##### Task data #####
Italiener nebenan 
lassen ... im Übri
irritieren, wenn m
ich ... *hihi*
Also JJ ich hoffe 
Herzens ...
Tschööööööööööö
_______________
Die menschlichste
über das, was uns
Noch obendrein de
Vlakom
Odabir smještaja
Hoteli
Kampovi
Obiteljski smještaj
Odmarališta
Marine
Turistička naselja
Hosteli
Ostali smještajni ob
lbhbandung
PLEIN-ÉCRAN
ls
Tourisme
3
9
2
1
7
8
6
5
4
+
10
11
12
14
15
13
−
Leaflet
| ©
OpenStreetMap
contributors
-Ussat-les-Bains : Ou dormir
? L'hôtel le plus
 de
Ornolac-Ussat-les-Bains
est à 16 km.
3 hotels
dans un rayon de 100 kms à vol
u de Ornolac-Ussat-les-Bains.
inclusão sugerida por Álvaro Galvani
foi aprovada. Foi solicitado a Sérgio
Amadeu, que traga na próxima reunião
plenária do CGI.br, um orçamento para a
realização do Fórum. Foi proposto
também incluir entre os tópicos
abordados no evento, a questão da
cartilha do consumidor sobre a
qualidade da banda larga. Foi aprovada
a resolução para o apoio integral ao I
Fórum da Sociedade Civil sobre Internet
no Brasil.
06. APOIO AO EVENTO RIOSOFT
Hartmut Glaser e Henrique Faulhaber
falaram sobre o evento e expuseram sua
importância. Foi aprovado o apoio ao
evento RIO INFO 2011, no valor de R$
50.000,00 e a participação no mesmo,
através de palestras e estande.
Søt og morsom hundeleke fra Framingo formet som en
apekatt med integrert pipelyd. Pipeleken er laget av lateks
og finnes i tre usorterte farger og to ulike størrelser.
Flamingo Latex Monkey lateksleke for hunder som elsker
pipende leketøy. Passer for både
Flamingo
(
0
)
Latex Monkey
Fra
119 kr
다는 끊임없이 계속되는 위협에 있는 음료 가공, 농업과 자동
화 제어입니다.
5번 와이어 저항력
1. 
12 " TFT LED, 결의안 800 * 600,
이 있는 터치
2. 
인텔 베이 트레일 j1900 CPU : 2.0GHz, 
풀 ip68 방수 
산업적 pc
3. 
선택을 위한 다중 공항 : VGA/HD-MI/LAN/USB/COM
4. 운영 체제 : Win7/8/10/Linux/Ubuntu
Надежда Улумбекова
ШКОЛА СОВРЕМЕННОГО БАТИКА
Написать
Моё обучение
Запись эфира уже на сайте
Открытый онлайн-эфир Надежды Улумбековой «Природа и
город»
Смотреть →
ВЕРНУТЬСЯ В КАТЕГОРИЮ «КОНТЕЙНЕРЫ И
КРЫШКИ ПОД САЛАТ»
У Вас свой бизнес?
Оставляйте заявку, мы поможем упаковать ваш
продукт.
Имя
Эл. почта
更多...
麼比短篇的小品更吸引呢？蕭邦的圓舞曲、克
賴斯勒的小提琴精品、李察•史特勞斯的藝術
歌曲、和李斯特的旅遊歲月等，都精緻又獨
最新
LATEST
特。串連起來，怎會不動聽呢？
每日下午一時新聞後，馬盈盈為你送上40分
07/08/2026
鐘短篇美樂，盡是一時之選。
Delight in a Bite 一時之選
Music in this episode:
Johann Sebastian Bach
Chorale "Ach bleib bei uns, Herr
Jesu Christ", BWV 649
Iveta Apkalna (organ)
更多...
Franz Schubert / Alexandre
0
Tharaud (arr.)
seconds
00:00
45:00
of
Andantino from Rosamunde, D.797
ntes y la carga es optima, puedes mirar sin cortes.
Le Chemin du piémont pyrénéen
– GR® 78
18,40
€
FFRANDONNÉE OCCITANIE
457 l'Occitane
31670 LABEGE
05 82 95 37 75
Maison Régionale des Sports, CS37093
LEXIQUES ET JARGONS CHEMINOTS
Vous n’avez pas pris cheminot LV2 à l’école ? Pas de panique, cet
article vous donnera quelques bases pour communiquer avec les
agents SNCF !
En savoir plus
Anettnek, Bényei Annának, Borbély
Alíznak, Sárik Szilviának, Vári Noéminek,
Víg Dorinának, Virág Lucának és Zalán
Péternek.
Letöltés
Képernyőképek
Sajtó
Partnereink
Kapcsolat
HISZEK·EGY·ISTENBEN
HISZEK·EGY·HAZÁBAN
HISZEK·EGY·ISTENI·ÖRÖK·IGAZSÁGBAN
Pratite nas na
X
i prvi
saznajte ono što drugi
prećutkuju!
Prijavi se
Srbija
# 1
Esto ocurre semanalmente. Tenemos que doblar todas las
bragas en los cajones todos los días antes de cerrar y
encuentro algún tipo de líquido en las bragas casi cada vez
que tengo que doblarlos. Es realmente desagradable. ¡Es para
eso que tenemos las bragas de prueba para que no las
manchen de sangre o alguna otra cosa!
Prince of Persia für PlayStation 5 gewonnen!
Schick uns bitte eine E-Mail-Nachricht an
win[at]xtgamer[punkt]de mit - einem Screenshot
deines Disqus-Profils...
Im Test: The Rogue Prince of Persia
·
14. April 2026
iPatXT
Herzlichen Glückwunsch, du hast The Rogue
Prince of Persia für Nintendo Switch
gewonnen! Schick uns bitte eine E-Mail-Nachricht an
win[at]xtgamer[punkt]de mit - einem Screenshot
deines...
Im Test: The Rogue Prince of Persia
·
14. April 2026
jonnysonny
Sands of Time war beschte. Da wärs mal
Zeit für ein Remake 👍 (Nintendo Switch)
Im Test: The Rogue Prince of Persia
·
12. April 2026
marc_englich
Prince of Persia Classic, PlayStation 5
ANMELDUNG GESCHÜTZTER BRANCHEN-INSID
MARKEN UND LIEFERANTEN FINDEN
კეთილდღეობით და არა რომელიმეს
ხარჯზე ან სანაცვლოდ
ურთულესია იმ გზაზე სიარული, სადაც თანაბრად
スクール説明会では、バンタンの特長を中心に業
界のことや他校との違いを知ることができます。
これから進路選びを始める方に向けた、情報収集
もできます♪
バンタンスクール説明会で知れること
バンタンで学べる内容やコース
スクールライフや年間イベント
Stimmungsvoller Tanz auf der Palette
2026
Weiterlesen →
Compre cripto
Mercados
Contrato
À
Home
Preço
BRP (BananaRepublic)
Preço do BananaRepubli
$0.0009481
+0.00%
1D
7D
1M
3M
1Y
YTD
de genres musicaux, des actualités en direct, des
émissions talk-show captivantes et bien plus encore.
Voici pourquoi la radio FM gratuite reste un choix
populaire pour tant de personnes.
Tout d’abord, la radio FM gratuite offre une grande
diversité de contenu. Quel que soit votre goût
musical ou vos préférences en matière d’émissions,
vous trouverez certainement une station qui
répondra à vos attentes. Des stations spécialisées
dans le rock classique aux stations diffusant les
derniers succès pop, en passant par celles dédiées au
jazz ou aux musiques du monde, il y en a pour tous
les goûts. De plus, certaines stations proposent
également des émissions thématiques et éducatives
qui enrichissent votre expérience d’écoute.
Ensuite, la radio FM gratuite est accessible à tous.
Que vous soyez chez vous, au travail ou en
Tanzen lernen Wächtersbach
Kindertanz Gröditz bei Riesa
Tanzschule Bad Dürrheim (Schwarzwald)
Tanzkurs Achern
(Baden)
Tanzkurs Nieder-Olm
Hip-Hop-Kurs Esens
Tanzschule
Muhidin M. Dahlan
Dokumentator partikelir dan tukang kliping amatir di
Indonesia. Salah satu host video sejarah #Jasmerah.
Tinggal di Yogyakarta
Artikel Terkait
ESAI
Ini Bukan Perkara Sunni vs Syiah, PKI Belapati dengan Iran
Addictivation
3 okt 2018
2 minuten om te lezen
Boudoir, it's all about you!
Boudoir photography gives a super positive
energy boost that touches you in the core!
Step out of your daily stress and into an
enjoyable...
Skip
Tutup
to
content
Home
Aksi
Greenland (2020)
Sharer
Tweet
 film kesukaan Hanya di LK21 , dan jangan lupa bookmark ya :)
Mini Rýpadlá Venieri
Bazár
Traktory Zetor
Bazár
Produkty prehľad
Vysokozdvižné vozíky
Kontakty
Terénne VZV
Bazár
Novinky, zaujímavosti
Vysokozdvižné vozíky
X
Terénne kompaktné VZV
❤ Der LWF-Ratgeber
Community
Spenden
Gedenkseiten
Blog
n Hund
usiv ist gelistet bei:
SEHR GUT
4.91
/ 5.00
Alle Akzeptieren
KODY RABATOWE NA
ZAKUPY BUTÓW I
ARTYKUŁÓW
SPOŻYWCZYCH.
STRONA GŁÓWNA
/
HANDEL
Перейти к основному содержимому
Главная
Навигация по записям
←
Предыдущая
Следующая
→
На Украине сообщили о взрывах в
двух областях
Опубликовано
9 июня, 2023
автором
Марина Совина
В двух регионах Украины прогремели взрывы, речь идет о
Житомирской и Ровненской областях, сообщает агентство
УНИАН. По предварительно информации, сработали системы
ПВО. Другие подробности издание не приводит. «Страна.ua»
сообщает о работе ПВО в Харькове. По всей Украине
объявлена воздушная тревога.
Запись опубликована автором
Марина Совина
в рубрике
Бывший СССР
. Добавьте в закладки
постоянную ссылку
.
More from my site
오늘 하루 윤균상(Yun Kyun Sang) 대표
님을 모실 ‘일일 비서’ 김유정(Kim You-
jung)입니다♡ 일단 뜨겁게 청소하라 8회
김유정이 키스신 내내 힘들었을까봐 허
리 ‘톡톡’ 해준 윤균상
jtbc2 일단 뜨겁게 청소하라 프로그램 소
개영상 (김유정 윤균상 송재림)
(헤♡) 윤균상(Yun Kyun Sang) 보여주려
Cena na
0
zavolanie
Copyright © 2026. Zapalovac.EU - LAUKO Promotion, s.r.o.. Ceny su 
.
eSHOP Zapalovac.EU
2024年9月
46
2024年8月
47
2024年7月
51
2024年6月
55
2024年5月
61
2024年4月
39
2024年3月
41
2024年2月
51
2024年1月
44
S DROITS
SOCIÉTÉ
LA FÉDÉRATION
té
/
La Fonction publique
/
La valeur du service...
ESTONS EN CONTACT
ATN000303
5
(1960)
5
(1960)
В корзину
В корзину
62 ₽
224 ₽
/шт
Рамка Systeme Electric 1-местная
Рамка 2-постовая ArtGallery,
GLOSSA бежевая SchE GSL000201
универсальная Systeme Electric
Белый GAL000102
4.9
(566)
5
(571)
#####
How to complete this task: Please copy the records from the beginning through the line containing "realização do Fórum. Foi proposto", including that line, swapping "Kampovi" for "Kampiranje" and leaving everything else unchanged.

Response to the exercise:
Italiener nebenan 
lassen ... im Übri
irritieren, wenn m
ich ... *hihi*
Also JJ ich hoffe 
Herzens ...
Tschööööööööööö
_______________
Die menschlichste
über das, was uns
Noch obendrein de
Vlakom
Odabir smještaja
Hoteli
Kampiranje
Obiteljski smještaj
Odmarališta
Marine
Turistička naselja
Hosteli
Ostali smještajni ob
lbhbandung
PLEIN-ÉCRAN
ls
Tourisme
3
9
2
1
7
8
6
5
4
+
10
11
12
14
15
13
−
Leaflet
| ©
OpenStreetMap
contributors
-Ussat-les-Bains : Ou dormir
? L'hôtel le plus
 de
Ornolac-Ussat-les-Bains
est à 16 km.
3 hotels
dans un rayon de 100 kms à vol
u de Ornolac-Ussat-les-Bains.
inclusão sugerida por Álvaro Galvani
foi aprovada. Foi solicitado a Sérgio
Amadeu, que traga na próxima reunião
plenária do CGI.br, um orçamento para a
realização do Fórum. Foi proposto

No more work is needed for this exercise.